What needs to be done:
Write out the part of the gun safety passage below, starting at "The key point" and ending at "been deemed constitutional.".

According to the Office of Gun Violence Prevention's One Year Progress report in September 2024, more than 600 defendants had been charged under our new gun trafficking and straw purchasing laws; and 900 firearms transfers to people under the age of 21 were prevented by enhanced background checks.

The key point is that this law and other Biden Administration regulations saved thousands of lives, contributing to 3,500 fewer murders between 2023 and 2024, without ever once infringing on the Second Amendment. We know this because the Supreme Court never invalidated any part of the Bipartisan Safe Communities Act or any other Biden Administration gun safety regulation as a violation of the Second Amendment. These measures have all been deemed constitutional.

Yet Republicans continue to insist that commonsense gun safety laws of this type violate the Second Amendment.

The Second Amendment does not protect the right to access a firearm without a violent criminal background check or the right to purchase machine guns or military-style assault weapons, even though both involve arms. The Supreme Court has repeatedly upheld reasonable regulations to protect public safety as consistent with the Second Amendment. Meanwhile the party of states’ rights wants to preempt state and local law and force Americans to accept more dangerous weapons in their communities when they might have chosen otherwise.

I challenge my Colleagues to explain how any of the Biden Administration reforms actually violate the Second Amendment, because no court ever said they did.

Data listing:
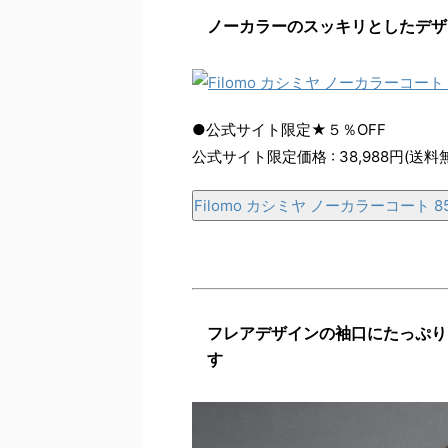
ノーカラーのスッキリとしたデザ
●公式サイト限定★５％OFF
公式サイト限定価格 : 38,988円(送料
Filomo カシミヤ ノーカラーコート 8
フレアデザインの袖口にたっぷり
す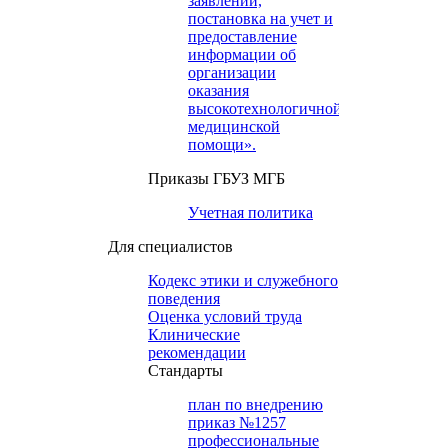
заявлений,
постановка на учет и
предоставление
информации об
организации
оказания
высокотехнологичной
медицинской
помощи».
Приказы ГБУЗ МГБ
Учетная политика
Для специалистов
Кодекс этики и служебного
поведения
Оценка условий труда
Клинические
рекомендации
Cтандарты
план по внедрению
приказ №1257
профессиональные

Problem solution:
The key point is that this law and other Biden Administration regulations saved thousands of lives, contributing to 3,500 fewer murders between 2023 and 2024, without ever once infringing on the Second Amendment. We know this because the Supreme Court never invalidated any part of the Bipartisan Safe Communities Act or any other Biden Administration gun safety regulation as a violation of the Second Amendment. These measures have all been deemed constitutional.